Factoring is the process of breaking down an expression into simpler expressions, called factors, that can be multiplied together to produce the original expression. In the problem provided, factoring is used to simplify both the numerators and the denominators of the fractions.

• For the first fraction, the expression in the numerator, \(3m-15\), is factored into \(3(m-5)\) by taking out the greatest common factor, which is 3.
• The denominator, \(4m-20\), is similarly factored into \(4(m-5)\).
• The second fraction’s numerator \(m^2-10m+25\) uses the perfect square trinomial identification, resulting in \((m-5)^2\).
• Its denominator \(12m-60\) is factored into \(12(m-5)\).

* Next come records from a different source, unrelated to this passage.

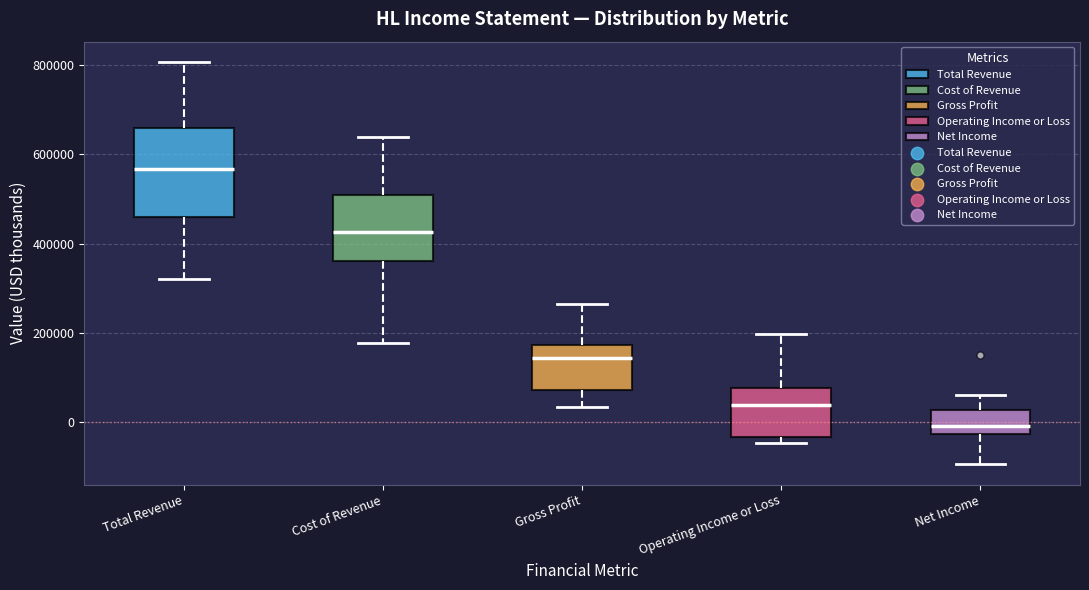

Where is the upper edge of the box for Total Revenue on the y-axis? The values are not printed on the chart, so give them approximately, as read against the axis.

660000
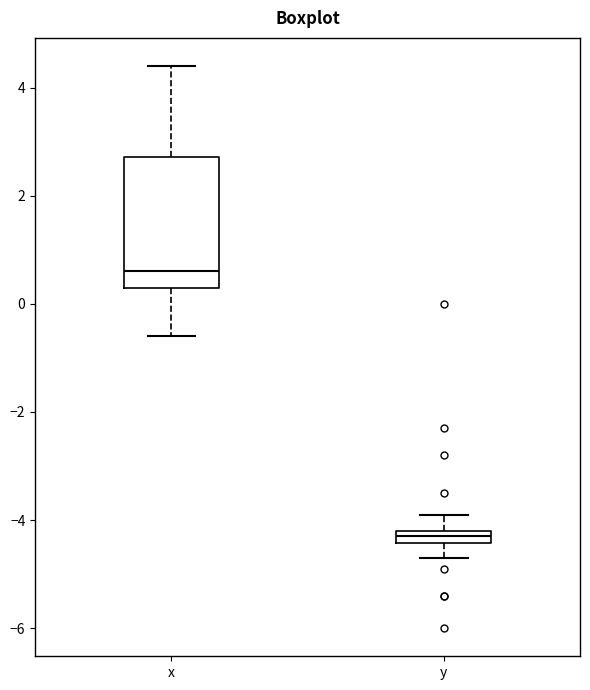

Which box is the tallest, from its lower edge to its upper edge?

x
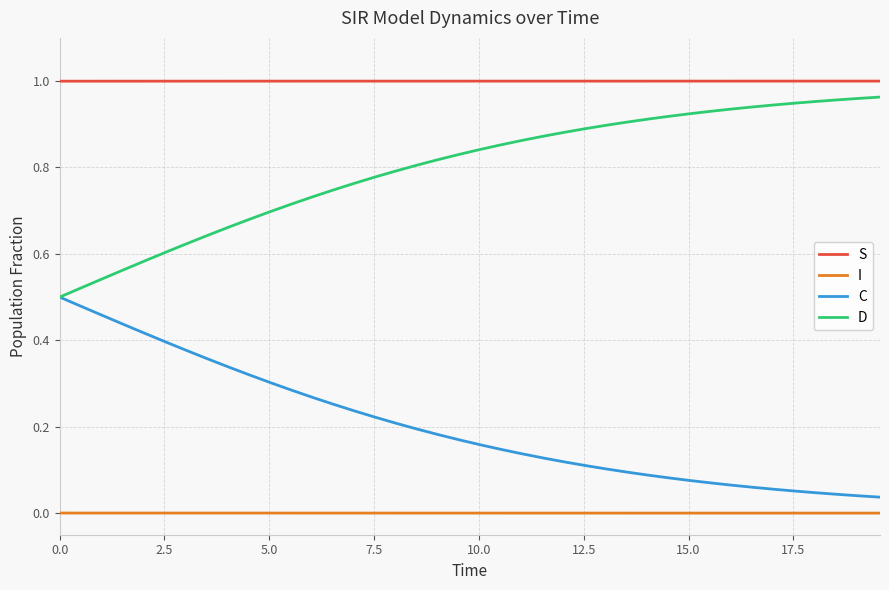

List the series in order of their overall mean, highest first.

S, D, C, I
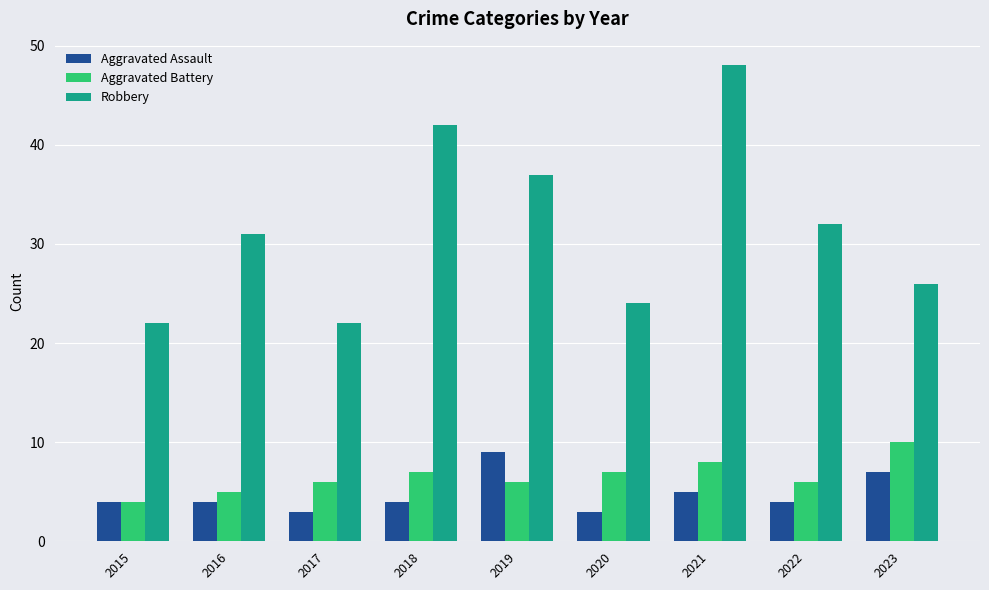

Read the Aggravated Assault value at 2018.

4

Factoring exposes common components, like \((m-5)\), making simplification possible. This step is crucial as it allows terms to be cancelled out in the next steps.

Simplification involves reducing an expression to its simplest form while maintaining its value. After factoring, the expressions are primed for simplification by canceling out terms that are common between a numerator and its corresponding denominator.

• In the expression \(\frac{3(m-5)}{4(m-5)} \cdot \frac{(m-5)(m-5)}{12(m-5)}\), notice that all fractions have \((m-5)\) in both the numerator and denominator.
• These terms can be cancelled out since they appear in identical formation both above and below the fraction line, effectively reducing the expressed complexity.

Once the common terms are cancelled, the simplified form is \(\frac{3}{4} \cdot \frac{1}{12}\). This step greatly reduces the clutter and focuses on the core values left to be calculated.

Multiplying fractions involves multiplying the numerators together and the denominators together. After simplification, the fractions \(\frac{3}{4}\) and \(\frac{1}{12}\) are ready to be multiplied.

• The numerators are multiplied: \(3 \times 1 = 3\).
• The denominators are multiplied: \(4 \times 12 = 48\).

Thus, the product is \(\frac{3}{48}\). The multiplication step is straightforward after simplification simplifies the expression into manageable numbers. This process emphasizes the mathematical operation's simplicity once unnecessary complexity is removed.

The concept of the greatest common divisor (GCD) is used to simplify fractions to their lowest terms. The GCD is the largest number that divides both the numerator and the denominator without leaving a remainder.

• In \(\frac{3}{48}\), the greatest common factor of 3 and 48 is 3.
• Divide both the numerator and the denominator by this GCD: \(\frac{3}{3} = 1\) and \(\frac{48}{3} = 16\).

The fraction simplifies to \(\frac{1}{16}\). Understanding and appropriately applying the GCD ensures the final result is as simple as possible, offering clear and concise solutions.